On this holiday weekend, I want to ask a relevant question which arises from this story: what’s the original sin? What error lies at the root, the source, the origin, of almost all that is wrong with humanity?
The snake defrauds the first woman by convincing her that if she tastes the forbidden fruit, it will make her like God. She will no longer be merely a groundling, or just a mother, but a goddess. She will be better than every other creature sculpted from the dust of the earth.
In America, the original sin is white superiority. That’s the error that lies at the origin of all our trouble. It has haunted us for 400 years, from slavery itself to the Civil War to Jim Crow to the vile malice voiced even today.
I’ve been rereading Toni Morrison’s masterpiece Beloved, and it’s convinced me she belongs in the pantheon of American giants with Twain, Melville, Dickinson, Wharton, Fitzgerald, and Hemingway.
Toni Morrison went to school in Lorain, Ohio, less than a mile from Lake Erie. She was the only African American in her first-grade classroom. But she was not the only minority. In every grade, she was surrounded by immigrants from all over the world. They had nothing in common; well, two things they had in common—they were in America together now, and they were not Black. She says, “Wherever they were from, they would stand together. They could all say, ‘I am not that.’”
In the fifth grade, she sat next to a white immigrant. She says, “He was very smart, but he didn’t speak English, so I helped him with his reading. I remember the moment he found out that I was Black.”

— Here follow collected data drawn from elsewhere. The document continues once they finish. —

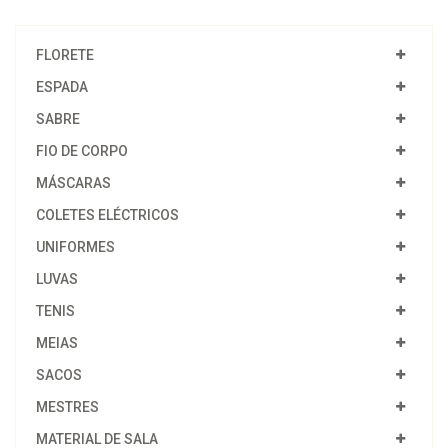
FLORETE
ESPADA
SABRE
FIO DE CORPO
MÁSCARAS
COLETES ELÉCTRICOS
UNIFORMES
LUVAS
TENIS
MEIAS
SACOS
MESTRES
MATERIAL DE SALA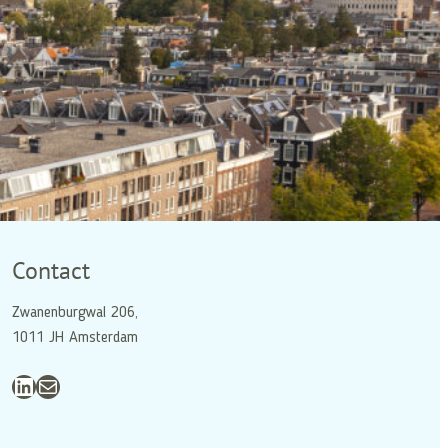
Contact
Zwanenburgwal 206,
1011 JH Amsterdam
LinkedIn
E-mail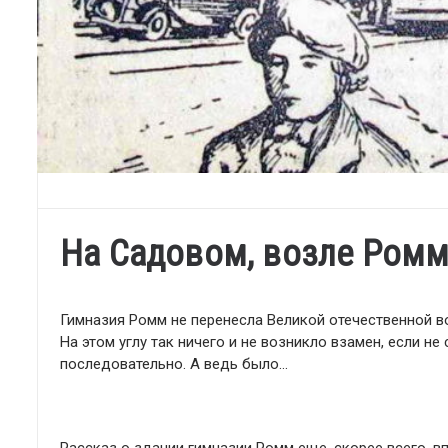
На Садовом, возле Ром
Гимназия Ромм не перенесла Великой отечественной во
На этом углу так ничего и не возникло взамен, если не
последовательно. А ведь было…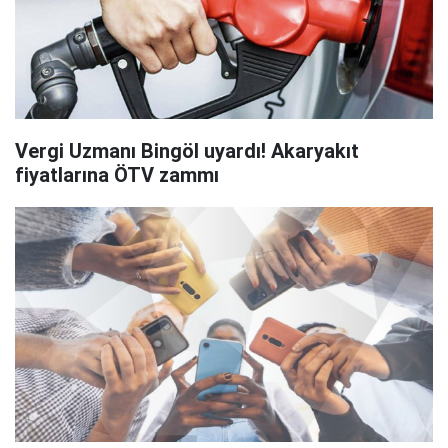
Vergi Uzmanı Bingöl uyardı! Akaryakıt
fiyatlarına ÖTV zammı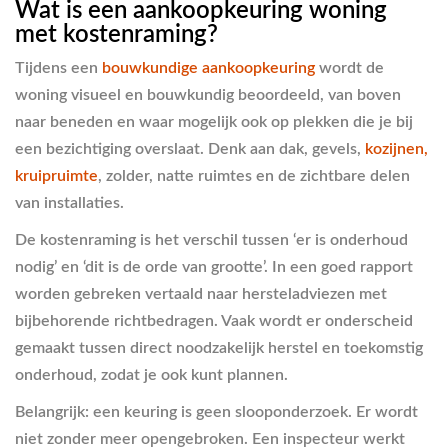
Wat is een aankoopkeuring woning
met kostenraming?
Tijdens een
bouwkundige aankoopkeuring
wordt de
woning visueel en bouwkundig beoordeeld, van boven
naar beneden en waar mogelijk ook op plekken die je bij
een bezichtiging overslaat. Denk aan dak, gevels,
kozijnen,
kruipruimte
, zolder, natte ruimtes en de zichtbare delen
van installaties.
De kostenraming is het verschil tussen ‘er is onderhoud
nodig’ en ‘dit is de orde van grootte’. In een goed rapport
worden gebreken vertaald naar hersteladviezen met
bijbehorende richtbedragen. Vaak wordt er onderscheid
gemaakt tussen direct noodzakelijk herstel en toekomstig
onderhoud, zodat je ook kunt plannen.
Belangrijk: een keuring is geen slooponderzoek. Er wordt
niet zonder meer opengebroken. Een inspecteur werkt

And then she utters an obscenity I cannot speak in this holy place. She says, “I still remember the exact moment. It took him six months; he was told. And that’s the moment when he belonged; that was his entrance.”[3]
You remember the film Mississippi Burning? The Francis McDormand character says to Gene Hackman: “Hatred isn’t something you’re born with. It gets taught…At seven years of age, you get told something enough times you start to believe it; you believe the hatred, you start to live it, breathe it, marry it.”

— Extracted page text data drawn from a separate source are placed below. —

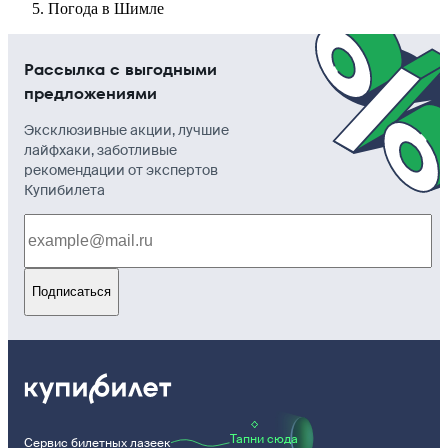
Погода в Шимле
Рассылка с выгодными
предложениями
Эксклюзивные акции, лучшие
лайфхаки, заботливые
рекомендации от экспертов
Купибилета
Подписаться
Тапни сюда
Сервис билетных лазеек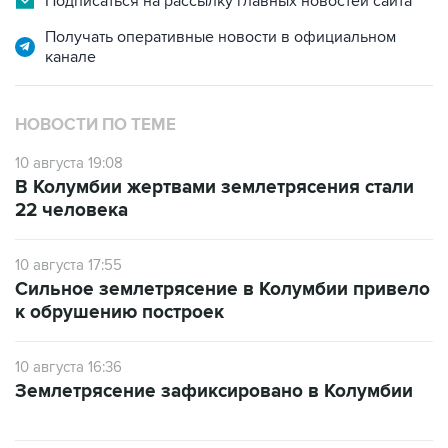
Подписаться на рассылку главных новостей сайта
Получать оперативные новости в официальном
канале
НОВОСТИ ПО ТЕМЕ
10 августа 19:08
В Колумбии жертвами землетрясения стали
22 человека
10 августа 17:55
Сильное землетрясение в Колумбии привело
к обрушению построек
10 августа 16:36
Землетрясение зафиксировано в Колумбии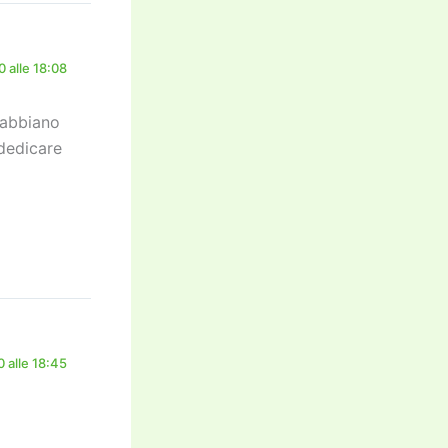
 alle 18:08
 abbiano
dedicare
 alle 18:45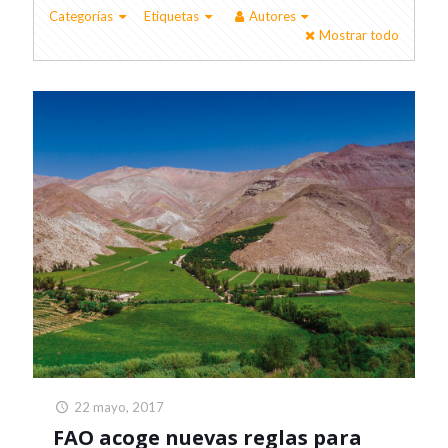
Categorías
Etiquetas
Autores
Mostrar todo
22 mayo, 2017
FAO acoge nuevas reglas para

That’s what happens when we buckle under the serpent’s fake news about our own vainglory. But the Groundling-Mother-Snake saga is just the beginning. The story reaches its apex at Calvary, where we learn that our own unseemly enmities and our own fraudulent superiority are doomed.
Even near the beginning, God swears a vow to the snake: “You may fang his heel, but he will crush your head.”
All that unworthy animosity. All that false supremacy. It’s all terminal. It may last 400 years, but it is withering away. Christ died. Christ is risen. Christ is king. Christ reigns. He died for every one of us.
And what awaits us is this ancient, imperishable dream: “That one day freedom shall ring from the prodigious hilltops of New Hampshire, and the mighty mountains of New York. Freedom shall ring from the heightening Alleghenies of Pennsylvania and the snowcapped Rockies of Colorado. Freedom shall ring from the curvaceous slopes of California and from Stone Mountain in Georgia and from Lookout Mountain in Tennessee and from every hill and molehill in Mississippi. Then all God’s people will declare: Free at last. Free at last. Thank God Almighty, we are free at last.”[4]
That is our hope. That is our dream. That is our goal. That is our inevitable destiny.
[1]Bartlett’s Book of Anecdotes, eds. Clifton Fadiman and André Bernard (New York: Little, Brown, 1985), 385–386.
[2]Nancy Lammers Gross, “The Vocation of Voice,” Opening Convocation Address at Princeton Theological Seminary, September 8, 2019.
[3]Quoted by Nadra Nittle, Toni Morrison’s Spiritual Vision (Minneapolis: Fortress, 2021), 28–29.
[4]Adapted from Martin Luther King, Jr., at the Lincoln Memorial, August 28, 1963.